Selected text:
# # # # # # #

Project Specific Technology and Development
There are nearly as many applications for high-content analysis as there are projects. MAIA Scientific (www.maia-scientific.com) is developing what it calls an intuitive data-mining application for use with its high-content fluorescence and bright field imaging high-throughput screening.
Researchers at the National Changhua University of Education in Taiwan, in another example, are combining multiparametric data mining with case-based reasoning to develop a system to diagnose and develop a prognosis for chronic diseases.
Off-the-shelf solutions aren’t necessarily optimal or available for all disciplines. Consequently, some researchers are building their own. Pfizer Research Technology Center (www.pfizerrtc.com) is using high-content data mining to predict drug-induced hepatotoxicity. Scientist Arthur Smith, Ph.D., and colleagues developed a database of drugs that were marketed and safe and therapies that failed because of toxicity.
Then, using text mining, high-content biology, and primary cells, they developed a database of toxicological and pharmacokinetic content. Multivarient analysis was used to develop a decision-tree algorithm to identify toxic drugs. The result provides a highly accurate, early toxicological screen, according to Dr. Smith. Savings have been substantial enough for the program to be expanded to other areas.
Seth Harris, Ph.D., research scientist II at Roche (www.roche.com), is another case in point. He is developing a multistructure data-mining application for x-ray crystallography. Traditionally, he says, structural biology would provide one or two structures in an area. Now, it’s feasible to determine 100 or more structures of a target complexed with various small molecules.

# # # # # # #

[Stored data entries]
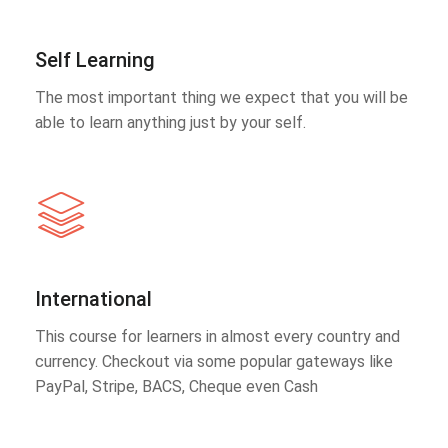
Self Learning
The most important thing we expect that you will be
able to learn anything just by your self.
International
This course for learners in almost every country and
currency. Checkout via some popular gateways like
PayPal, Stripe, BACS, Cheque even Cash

# # # # # # #

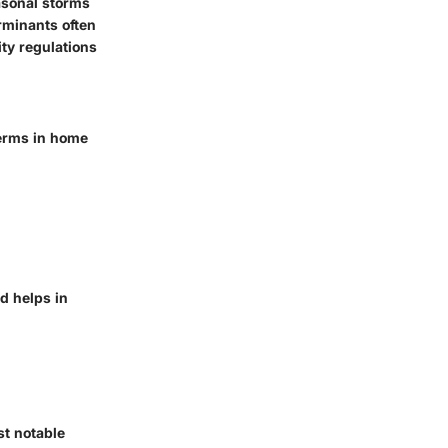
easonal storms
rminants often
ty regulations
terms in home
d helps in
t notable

# # # # # # #

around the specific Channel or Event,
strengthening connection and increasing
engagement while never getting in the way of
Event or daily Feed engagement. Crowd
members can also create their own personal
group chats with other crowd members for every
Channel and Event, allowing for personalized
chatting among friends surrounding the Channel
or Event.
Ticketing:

# # # # # # #

Directions:
1. Name every company, research center, or university mentioned in the passage on high-content data mining.
2. Write what comes next in the passage on high-content data mining, picking up after its final sentence.
The stored data entries are material separate from the passage on high-content data mining.

Answers by task:
1. MAIA Scientific, National Changhua University of Education, Pfizer Research Technology Center, Roche

2.
His application is “somewhere between back of the envelope and preliminary implementation,” he reports. The focus right now is to understand what’s important in the structure. Currently, computational chemists and crystallographers get together and analyze the structure, identifying the properties that are important in a given development project. “I want the computer to further facilitate that.”
Dr. Harris’ intention is to push the conceptual framework from simple distance-based analysis so that it yields increasingly sophisticated metrics that can, for example, tabulate electrostatic metrics between the protein and the ligand. Because the significance of similar interactions varies according to the protein environment in which they occur, determining the most important parameters is difficult, he explains. Data like that “is hard to tabulate into numbers.”
The application is conceived as a guide for chemists engaged in drug design but it could also have merit as a data organizer. It is particularly advantageous for those who are new to a program or who work on multiple projects to help discover and track the most pertinent or novel structures.